Sylver Hoffer

Personal information
- Date of birth: 27 July 1967
- Place of birth: Uzès, France
- Date of death: 1 July 2011 (aged 43)
- Height: 1.82 m (6 ft 0 in)
- Position: Forward

Youth career
- INF Vichy

Senior career*
- Years: Team / Apps / (Gls)
- 1985–1986: INF Vichy
- 1986–1988: Nîmes / 15 / (3)
- 1988–1993: Louhans-Cuiseaux / 149 / (51)
- 1993: Martigues / 2 / (0)
- 1993–1994: Istres / 10 / (2)
- 1994–1995: Bourges
- 1995–1997: Montluçon
- 1997: Bourges
- Total:  / 178+ / (56+)

= Sylver Hoffer =

French footballer (1967–2011)

Sylver Hoffer (27 July 1967 – 1 July 2011) was a French professional footballer who played as a forward. In his career, he played for INF Vichy, Nîmes, Louhans-Cuiseaux, Martigues, Istres, Bourges, and Montluçon.

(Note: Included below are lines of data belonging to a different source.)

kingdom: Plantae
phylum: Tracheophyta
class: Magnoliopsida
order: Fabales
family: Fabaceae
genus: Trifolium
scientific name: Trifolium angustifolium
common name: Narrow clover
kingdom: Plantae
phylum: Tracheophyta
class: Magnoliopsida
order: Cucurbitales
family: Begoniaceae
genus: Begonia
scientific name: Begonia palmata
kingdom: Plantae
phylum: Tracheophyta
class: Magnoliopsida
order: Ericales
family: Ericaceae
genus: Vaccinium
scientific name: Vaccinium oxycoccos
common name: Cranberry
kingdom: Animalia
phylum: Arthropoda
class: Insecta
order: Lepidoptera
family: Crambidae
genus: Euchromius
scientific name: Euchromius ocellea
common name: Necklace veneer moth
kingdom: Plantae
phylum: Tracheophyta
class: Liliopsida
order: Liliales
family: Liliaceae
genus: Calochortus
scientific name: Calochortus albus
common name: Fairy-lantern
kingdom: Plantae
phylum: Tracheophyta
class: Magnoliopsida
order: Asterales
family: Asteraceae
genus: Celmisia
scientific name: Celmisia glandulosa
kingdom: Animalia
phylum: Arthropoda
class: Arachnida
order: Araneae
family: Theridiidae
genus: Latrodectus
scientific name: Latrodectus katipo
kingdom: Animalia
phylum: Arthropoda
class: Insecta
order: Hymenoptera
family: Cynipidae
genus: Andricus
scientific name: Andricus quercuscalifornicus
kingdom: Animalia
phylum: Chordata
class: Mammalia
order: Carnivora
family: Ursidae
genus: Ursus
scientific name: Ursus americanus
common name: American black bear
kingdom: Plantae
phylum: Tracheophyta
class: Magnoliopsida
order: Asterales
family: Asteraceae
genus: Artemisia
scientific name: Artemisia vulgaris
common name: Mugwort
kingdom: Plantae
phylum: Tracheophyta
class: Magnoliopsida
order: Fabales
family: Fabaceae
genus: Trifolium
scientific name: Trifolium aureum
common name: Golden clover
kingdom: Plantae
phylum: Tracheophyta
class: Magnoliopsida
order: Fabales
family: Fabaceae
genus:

== Personal life and death ==
Sylver's partner is named Stéphanie, and his brother is named Romuald. He died on 1 July 2011, at the age of 43. His funeral was held on 6 July at the basilica of Saint-Germain-des-Fossés, and he was subsequently cremated at the crematorium of Vichy.